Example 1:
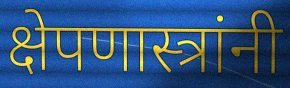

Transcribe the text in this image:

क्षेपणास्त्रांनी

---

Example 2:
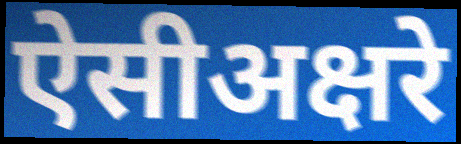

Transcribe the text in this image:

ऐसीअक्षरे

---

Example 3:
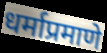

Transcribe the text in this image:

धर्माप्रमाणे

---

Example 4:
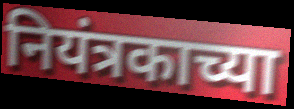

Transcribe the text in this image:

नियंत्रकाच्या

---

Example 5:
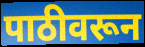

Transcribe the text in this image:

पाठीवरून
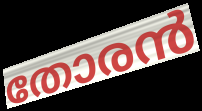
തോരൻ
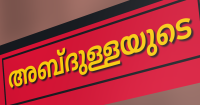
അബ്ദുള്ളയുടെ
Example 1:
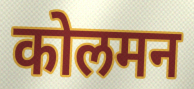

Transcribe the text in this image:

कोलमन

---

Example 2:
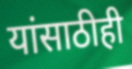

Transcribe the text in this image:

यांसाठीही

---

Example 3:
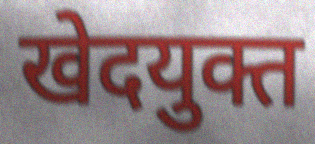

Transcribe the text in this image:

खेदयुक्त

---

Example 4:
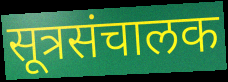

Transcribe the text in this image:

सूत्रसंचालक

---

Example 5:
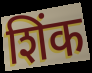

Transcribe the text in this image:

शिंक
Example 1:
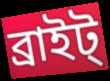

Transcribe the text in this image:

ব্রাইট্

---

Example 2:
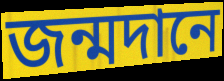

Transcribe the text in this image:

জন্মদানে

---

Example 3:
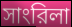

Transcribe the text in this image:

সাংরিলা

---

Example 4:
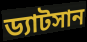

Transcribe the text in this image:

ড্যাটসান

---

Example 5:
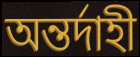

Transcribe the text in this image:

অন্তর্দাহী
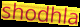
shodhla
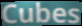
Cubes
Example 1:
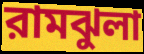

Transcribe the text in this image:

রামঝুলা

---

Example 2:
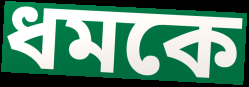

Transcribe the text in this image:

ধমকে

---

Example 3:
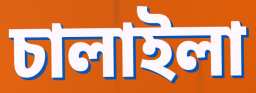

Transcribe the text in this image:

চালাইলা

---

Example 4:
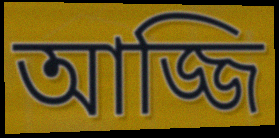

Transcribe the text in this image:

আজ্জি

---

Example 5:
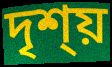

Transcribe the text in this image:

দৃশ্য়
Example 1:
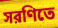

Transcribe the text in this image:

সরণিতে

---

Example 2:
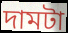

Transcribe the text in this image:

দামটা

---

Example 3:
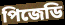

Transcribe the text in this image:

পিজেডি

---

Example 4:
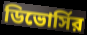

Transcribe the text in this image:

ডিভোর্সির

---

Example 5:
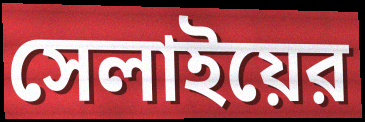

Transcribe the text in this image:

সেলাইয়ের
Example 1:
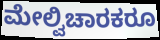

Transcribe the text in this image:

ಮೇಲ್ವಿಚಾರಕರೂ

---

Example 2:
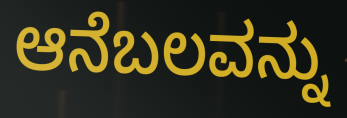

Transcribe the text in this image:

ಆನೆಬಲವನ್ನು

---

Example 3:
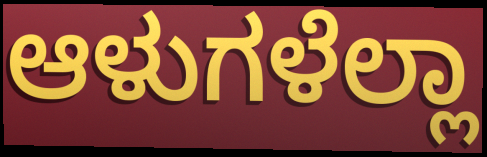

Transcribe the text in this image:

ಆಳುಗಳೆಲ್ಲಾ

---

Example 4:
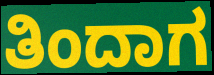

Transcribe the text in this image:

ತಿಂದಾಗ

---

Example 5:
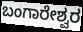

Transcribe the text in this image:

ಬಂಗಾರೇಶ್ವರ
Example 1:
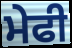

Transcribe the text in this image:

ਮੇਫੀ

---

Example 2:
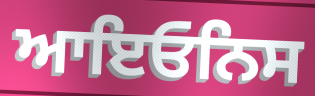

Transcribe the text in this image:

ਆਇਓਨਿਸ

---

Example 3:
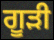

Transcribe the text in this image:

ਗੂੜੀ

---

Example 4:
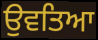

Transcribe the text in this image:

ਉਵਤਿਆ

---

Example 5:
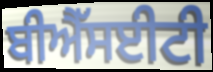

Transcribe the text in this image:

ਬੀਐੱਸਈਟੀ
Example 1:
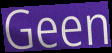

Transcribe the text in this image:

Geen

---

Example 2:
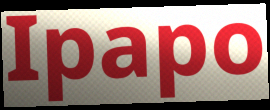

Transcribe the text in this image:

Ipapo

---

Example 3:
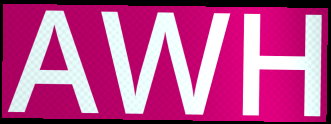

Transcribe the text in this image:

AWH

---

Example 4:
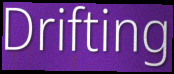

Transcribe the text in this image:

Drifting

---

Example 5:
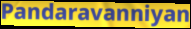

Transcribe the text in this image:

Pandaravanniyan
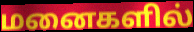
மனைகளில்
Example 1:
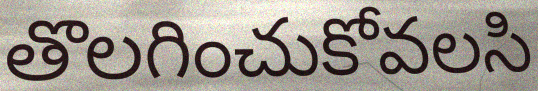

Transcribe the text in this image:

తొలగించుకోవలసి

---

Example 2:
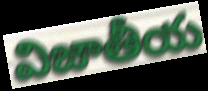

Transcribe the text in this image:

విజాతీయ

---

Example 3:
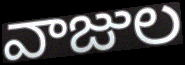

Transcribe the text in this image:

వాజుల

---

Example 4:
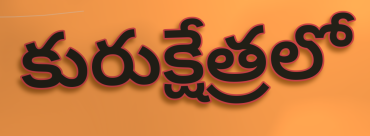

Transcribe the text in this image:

TASK ITEM:
The preceding entries are to be returned verbatim, with every picture excluded.

REPLY:
Example 1:

Transcribe the text in this image:

क्षेपणास्त्रांनी

---

Example 2:

Transcribe the text in this image:

ऐसीअक्षरे

---

Example 3:

Transcribe the text in this image:

धर्माप्रमाणे

---

Example 4:

Transcribe the text in this image:

नियंत्रकाच्या

---

Example 5:

Transcribe the text in this image:

पाठीवरून
തോരൻ
അബ്ദുള്ളയുടെ
Example 1:

Transcribe the text in this image:

कोलमन

---

Example 2:

Transcribe the text in this image:

यांसाठीही

---

Example 3:

Transcribe the text in this image:

खेदयुक्त

---

Example 4:

Transcribe the text in this image:

सूत्रसंचालक

---

Example 5:

Transcribe the text in this image:

शिंक
Example 1:

Transcribe the text in this image:

ব্রাইট্

---

Example 2:

Transcribe the text in this image:

জন্মদানে

---

Example 3:

Transcribe the text in this image:

সাংরিলা

---

Example 4:

Transcribe the text in this image:

ড্যাটসান

---

Example 5:

Transcribe the text in this image:

অন্তর্দাহী
shodhla
Cubes
Example 1:

Transcribe the text in this image:

রামঝুলা

---

Example 2:

Transcribe the text in this image:

ধমকে

---

Example 3:

Transcribe the text in this image:

চালাইলা

---

Example 4:

Transcribe the text in this image:

আজ্জি

---

Example 5:

Transcribe the text in this image:

দৃশ্য়
Example 1:

Transcribe the text in this image:

সরণিতে

---

Example 2:

Transcribe the text in this image:

দামটা

---

Example 3:

Transcribe the text in this image:

পিজেডি

---

Example 4:

Transcribe the text in this image:

ডিভোর্সির

---

Example 5:

Transcribe the text in this image:

সেলাইয়ের
Example 1:

Transcribe the text in this image:

ಮೇಲ್ವಿಚಾರಕರೂ

---

Example 2:

Transcribe the text in this image:

ಆನೆಬಲವನ್ನು

---

Example 3:

Transcribe the text in this image:

ಆಳುಗಳೆಲ್ಲಾ

---

Example 4:

Transcribe the text in this image:

ತಿಂದಾಗ

---

Example 5:

Transcribe the text in this image:

ಬಂಗಾರೇಶ್ವರ
Example 1:

Transcribe the text in this image:

ਮੇਫੀ

---

Example 2:

Transcribe the text in this image:

ਆਇਓਨਿਸ

---

Example 3:

Transcribe the text in this image:

ਗੂੜੀ

---

Example 4:

Transcribe the text in this image:

ਉਵਤਿਆ

---

Example 5:

Transcribe the text in this image:

ਬੀਐੱਸਈਟੀ
Example 1:

Transcribe the text in this image:

Geen

---

Example 2:

Transcribe the text in this image:

Ipapo

---

Example 3:

Transcribe the text in this image:

AWH

---

Example 4:

Transcribe the text in this image:

Drifting

---

Example 5:

Transcribe the text in this image:

Pandaravanniyan
மனைகளில்
Example 1:

Transcribe the text in this image:

తొలగించుకోవలసి

---

Example 2:

Transcribe the text in this image:

విజాతీయ

---

Example 3:

Transcribe the text in this image:

వాజుల

---

Example 4:

Transcribe the text in this image:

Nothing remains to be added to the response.